I think an open source baseline would demonstrate you could do the
customization, but with that kind of savings you have the opportunity to do
this full time as a consultant, open source or not!

------
atsaloli
If I had to significantly reduce my AWS cost, I'd turn to Corey Quinn of "Last
Week in AWS" ([https://lastweekinaws.com](https://lastweekinaws.com)) who
fixes AWS bills for a living
[https://www.linkedin.com/in/coquinn](https://www.linkedin.com/in/coquinn)

------
jozzas
My employer's AWS footprint is 5000+ EC2 instances. We use CloudHealth for:

\- Reserved Instance recommendations & purchasing - typically 12 month partial
upfront

\- CPU, Mem, Disk stats pushed up for EC2 & EBS to identify wastage & generate
rightsizing recommendations

\- Reports generated that go to management of "Optimization Opportunities" in
$ for all areas that report to them (this one has the greatest effect in
getting things actioned)

\- Regular reports also go direct to application owners of potential
optimisations on EC2, EBS, config, unused ELB, old snapshots, etc.

We also have a tool that starts and stops instances for people based on a
schedule tag, which saves us a LOT of money.
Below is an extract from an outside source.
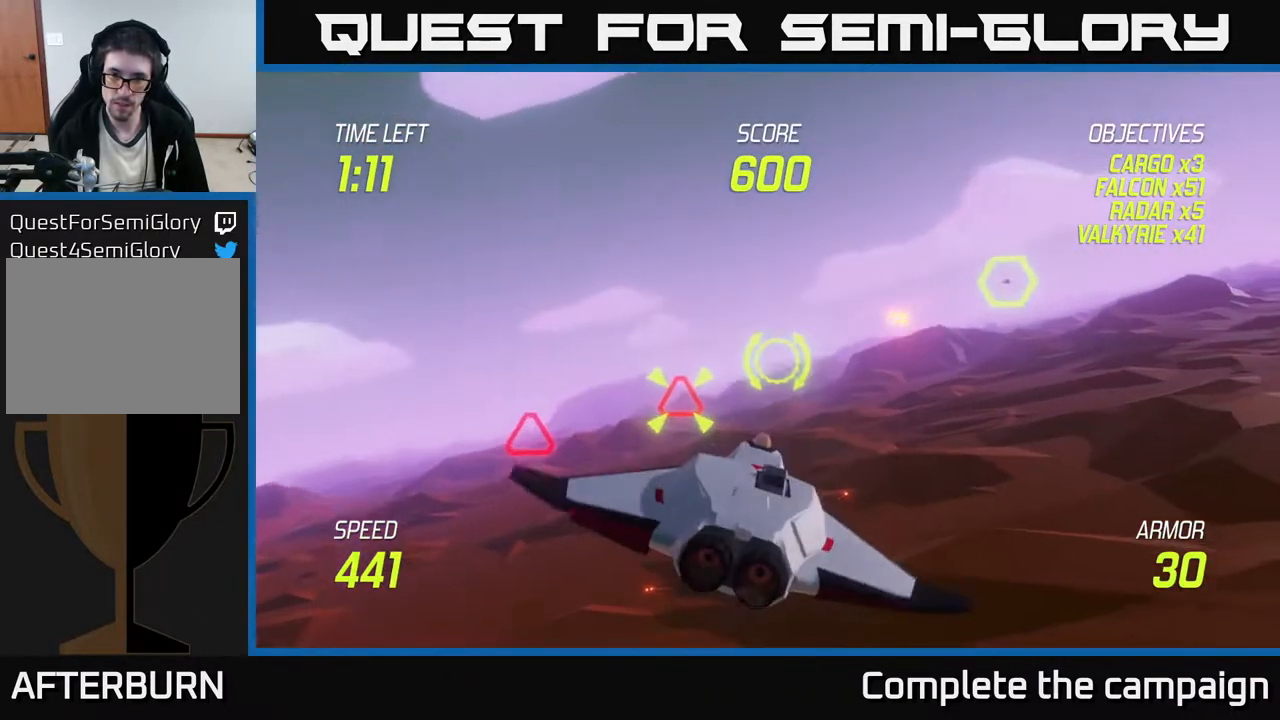
{"buttons": ["R2"], "left_stick": "right", "events": [[67, "left_stick", "center"], [133, "left_stick", "left"], [400, "left_stick", "center"], [433, "R2", "down"], [483, "left_stick", "right"]]}
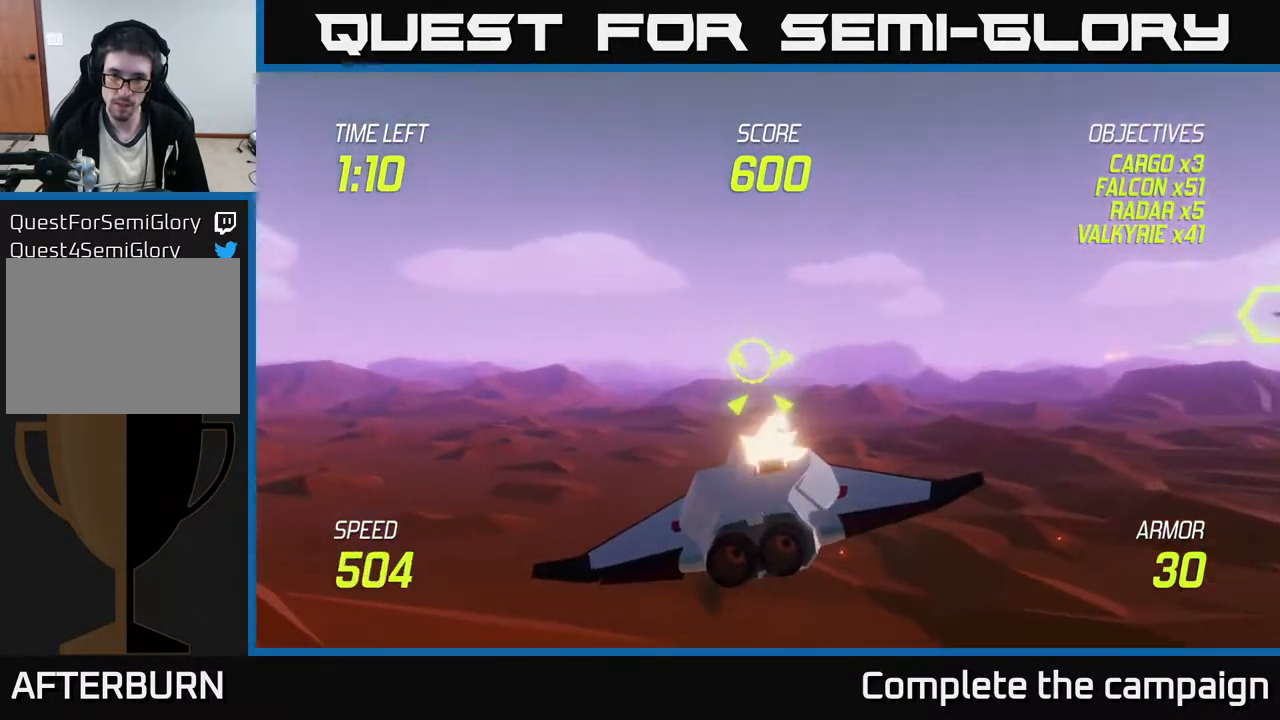
{"buttons": [], "left_stick": "right", "events": [[17, "R2", "up"], [100, "left_stick", "left"], [183, "left_stick", "right"]]}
We report on people not using it
for dev / test / uat.

------
all_usernames
It would be useful to know your workload or primary services used (EC2,
CloudFront, RDS, S3...) in order to point to advice.

My top 3:

\- Buy reserved EC2/RDS/Elasticache capacity - this can be done even with no
upfront payment, but you save more with up-front payment. This will save you
roughly 30-60%. \- Use spot instances. \- For S3, use Reduced Redundancy
storage where appropriate.

------
eb0la
1 - Do not run very large jobs on AWS spot instances only (specifically GPU
instances)

2 - If you have to run something large, make sure it can be paused and resumed
later.

3 - Run that job on the cheapest Spot/OnDemand instance you need.

4 - If the price is right on the other side of the spot/demand side, provision
a new machine, checkpoint the job, and restart.

------
jakozaur
I use CloudHealth: [http://cloudhealthtech.com/](http://cloudhealthtech.com/)

[https://www.slideshare.net/JacekMigda/how-to-squeeze-aws-
cos...](https://www.slideshare.net/JacekMigda/how-to-squeeze-aws-costs)